## Seite
╭──

Vielleicht zuviel Pathos, aber ein kleines bisschen fühlt Mastodon sich so an. Den unter @_tillwe_ angelegten Account nutze ich inzwischen rege, etwa ein Viertel der Menschen, denen ich auf Twitter folge, habe ich im Fediverse auch schon gefunden. Und neben mastodon.social habe ich auf freiburg.social (unter tillwe) ebenfalls einen Account angelegt, der aber bisher noch brachliegt. Vielleicht ziehe ich noch von da nach dort um – eine lokale Instanz passt eigentlich besser zum Konzept hinter Mastodon als ein großer Server. Oder ich nutze das als Zweitaccount. Twitter jedenfalls brennt.
Erste Eindrücke von Mastodon: nach den ersten Tagen, in denen meine Timeline von Twitter-nach-Mastodon-Umzugdebatten etc. dominiert war, wird es nach und nach interessanter. Weniger international, weniger Politik (beides: bisher noch, ändert sich), ein bisschen mehr Nerdzeug, ein bisschen mehr linke Szene. Unterschiede in der diskursiven Praxis: die Leute versuchen, freundlicher zu sein; es gibt mehr Zeichen pro Nachricht; Contentwarnungen werden relativ intensiv genutzt, Quote-Tweets von einigen vermisst. Spannende Debatten darüber, wie weit die Mastodon-Diskussionskultur kontraproduktiv ist: führen Contentwarnungen zu Themen wie Rassismus dazu, das dieser unsichtbar gemacht wird? Und was ist mit diesen ominösen Instanzen-Blocks – einige Instanzen scheinen alles zu blocken, was zu groß ist, wo der/die Admin nicht die exakt richtige Einstellung hat, wo das falsche gesagt wird. Gefühlt: hier ruckelt sich gerade noch einiges zu recht.

╰──

## Datenauszug
╭──

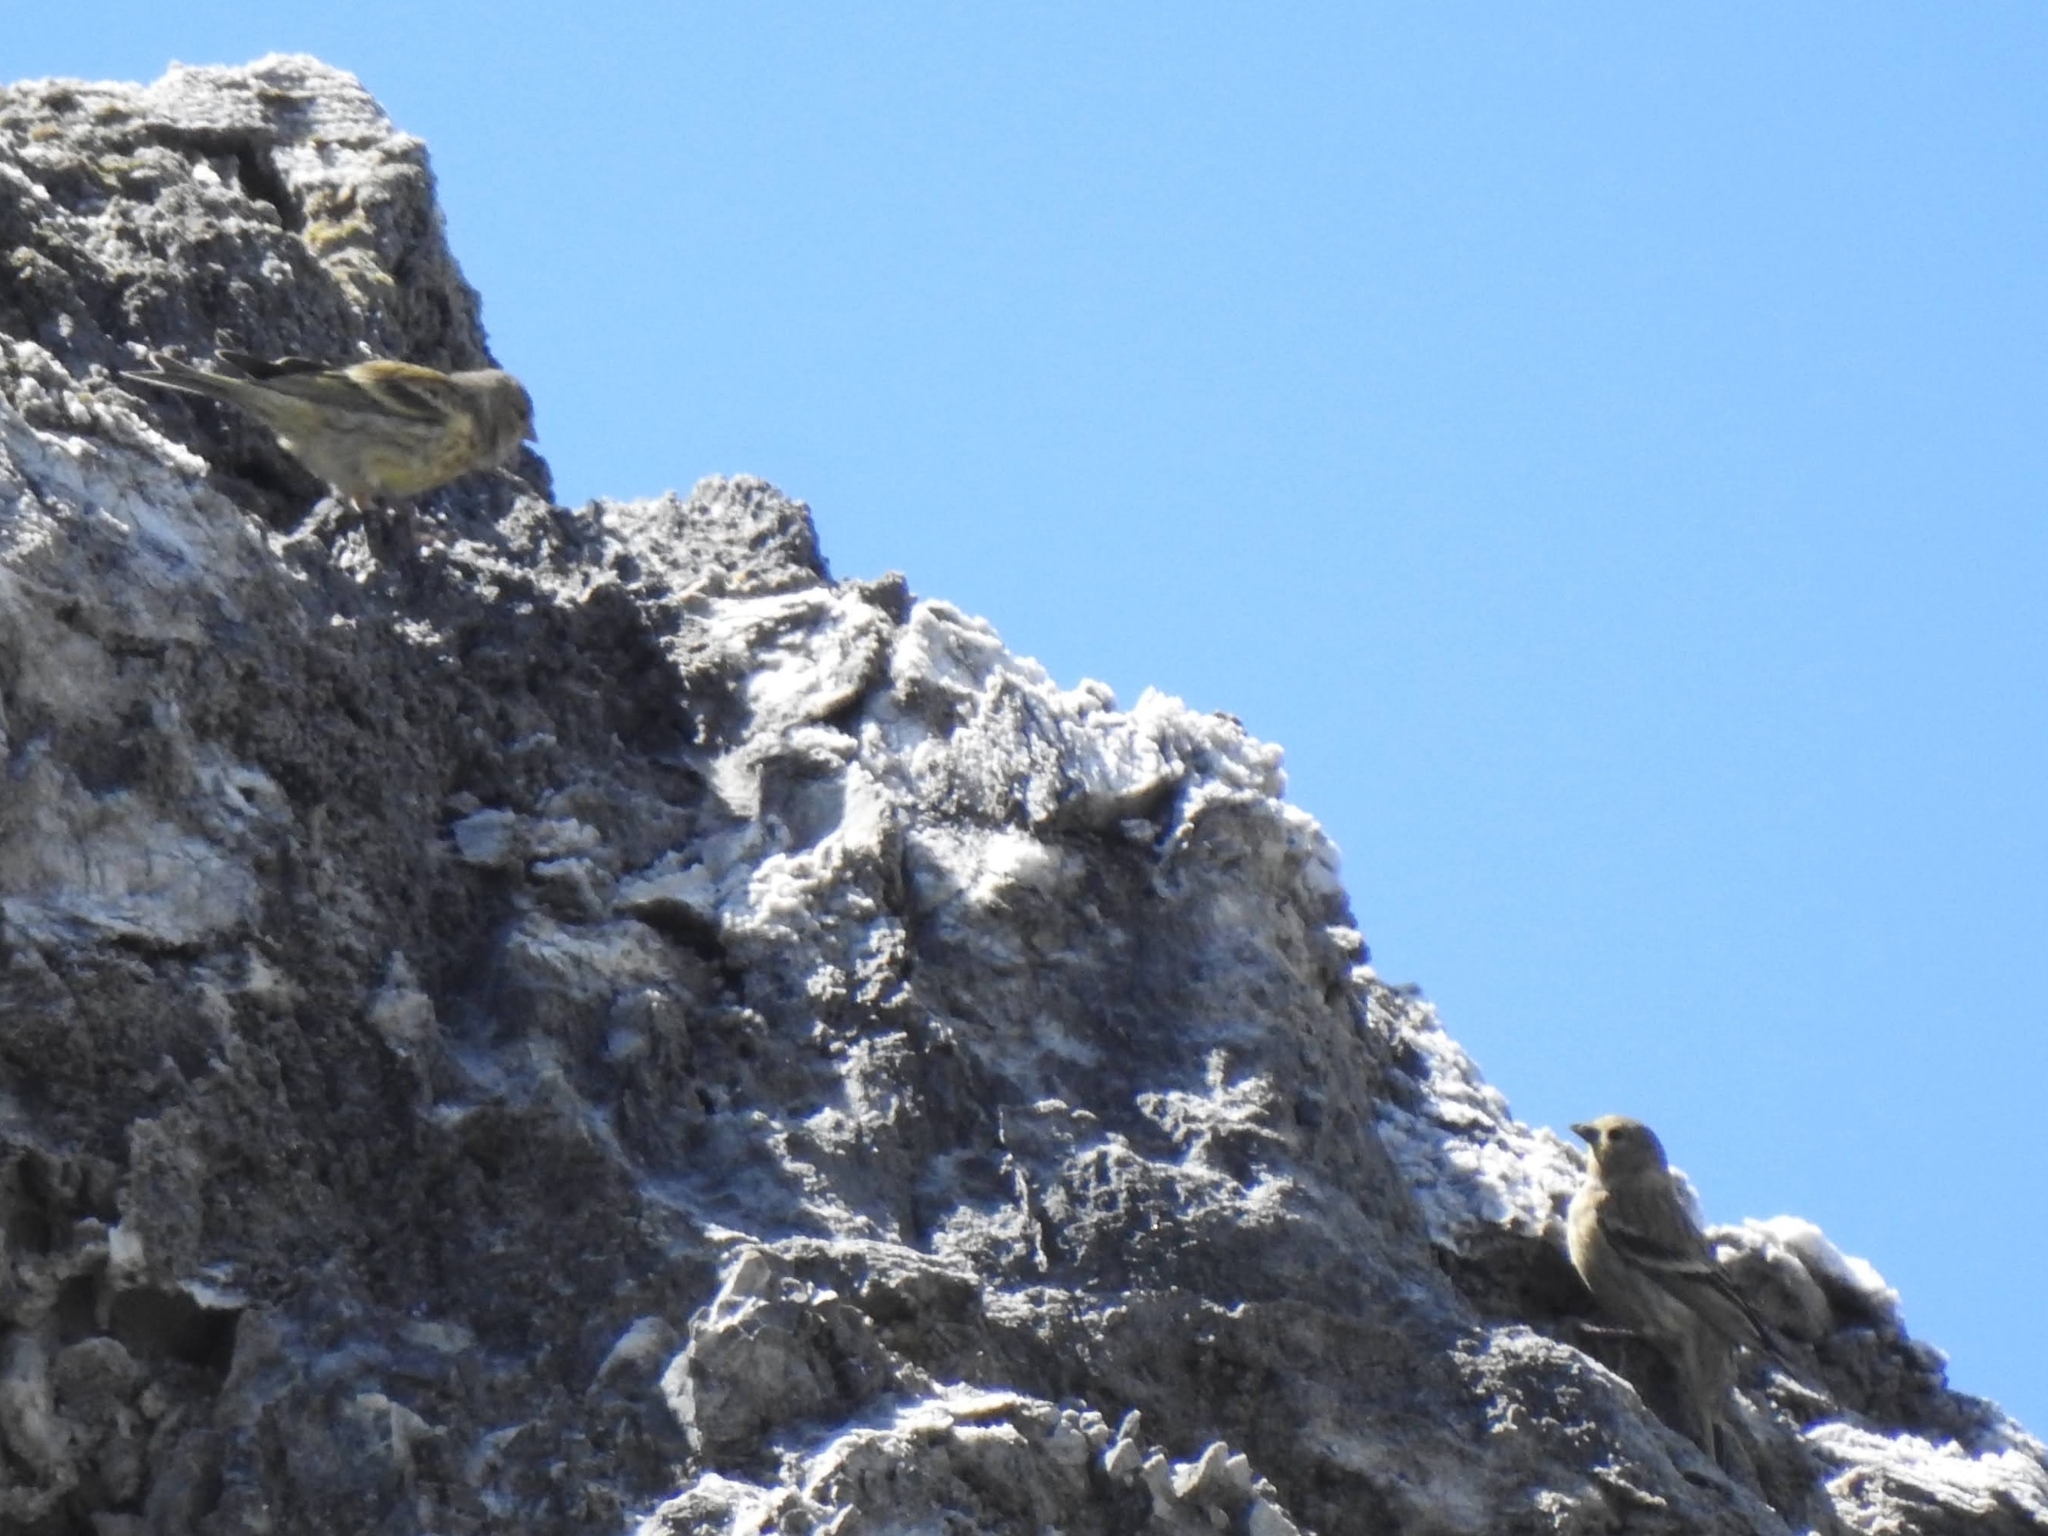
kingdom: Animalia
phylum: Chordata
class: Aves
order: Passeriformes
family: Fringillidae
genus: Carduelis
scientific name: Carduelis citrinella
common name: Citril finch
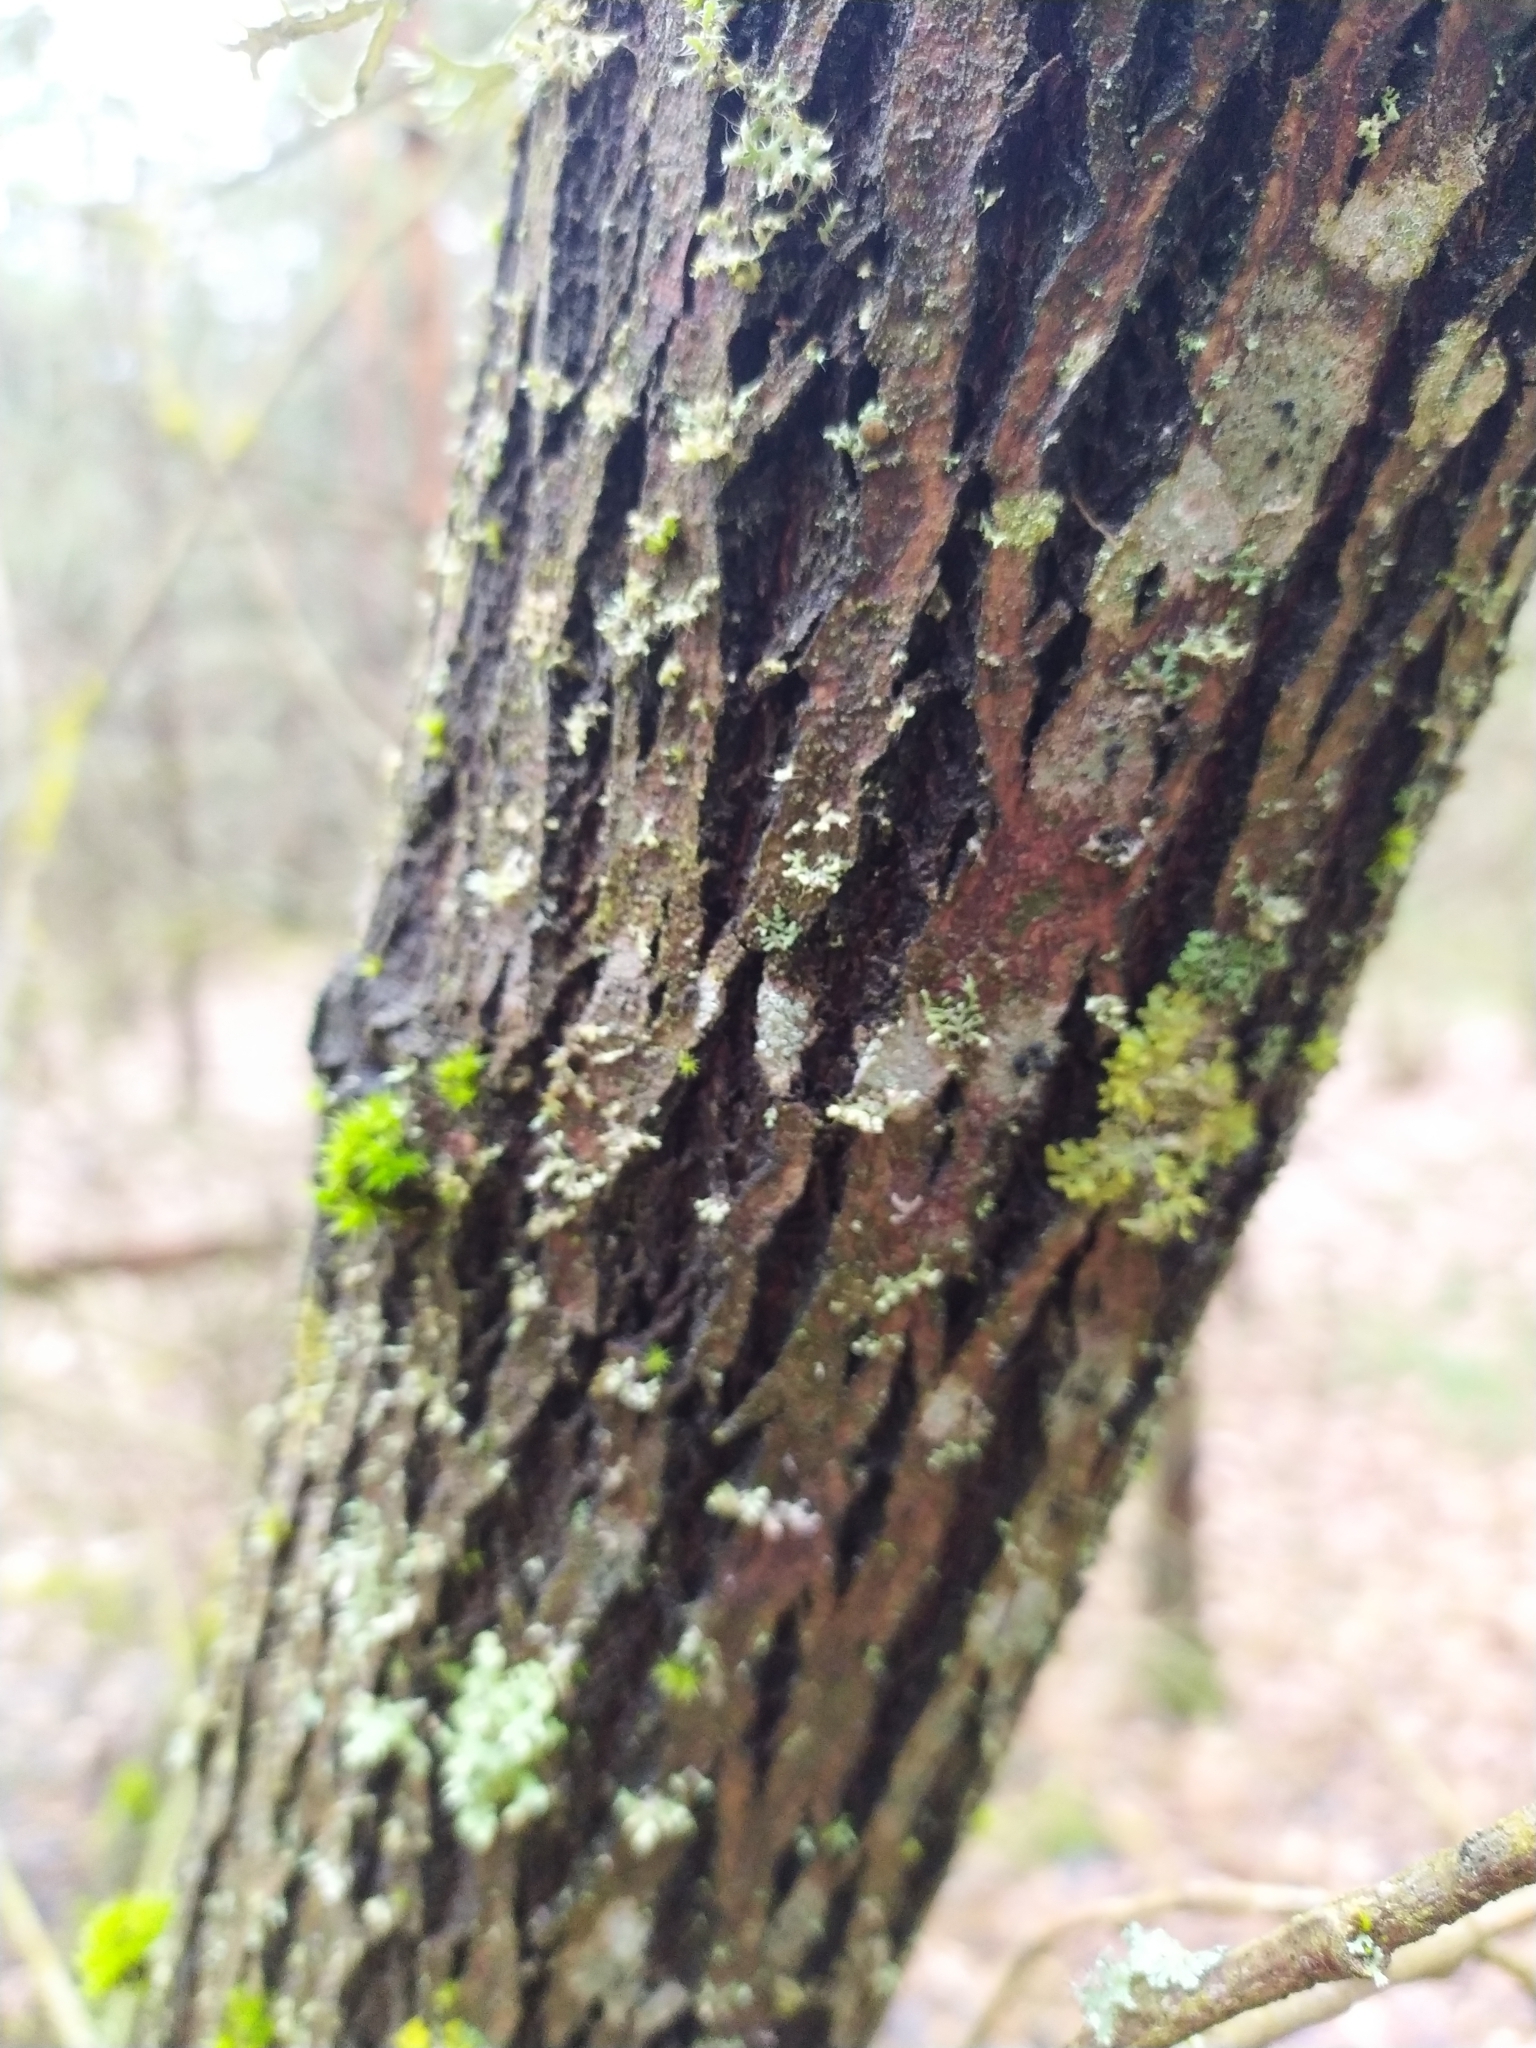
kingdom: Plantae
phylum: Tracheophyta
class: Magnoliopsida
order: Malpighiales
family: Salicaceae
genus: Salix
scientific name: Salix caprea
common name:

╰──

## Anweisungen
[1] Entnimm den Datensätzen die Zeilen von der Zeile mit „kingdom: Plantae“ bis zum Ende der Datensätze, beide eingeschlossen, und gib sie unverändert wieder.
[2] Führe bitte den Text über Mastodon im selben Stil fort, beginnend nach seinem letzten Satz.

## Erwartete Antworten
[1]
kingdom: Plantae
phylum: Tracheophyta
class: Magnoliopsida
order: Malpighiales
family: Salicaceae
genus: Salix
scientific name: Salix caprea
common name:

[2]
Utopischer Drive beim Blick auf das Potenzial eines föderierten sozialen Netzwerks. Das gemeinsame Protokoll ActivityPub heißt, dass Mastodon-Instanzen mit allen anderen diesem Protokoll folgenden Servern kommunizieren können. Neben den gerne hochgehaltenen Fediverse-Beispielen, die Instagram (Pixelfed) und Youtube (Peertube) nachbauen sollen, ist das beispielsweise auch dieses Blog hier, das unter @tillwe alle Beiträge auch im Fediverse verfügbar hält. RSS, nur universaler und interaktiver. Oder Pleroma (ein andere Software für „Twitter“-artige Instanzen). Und weil alle auf das gleiche Protokoll zurückgreifen, ist es möglich, über unterschiedliche „Plattformen“ hinweg Menschen und Dingen zu folgen. Zudem bedeutet dieser Aufbau, das ganz unterschiedliche Apps genutzt werden können.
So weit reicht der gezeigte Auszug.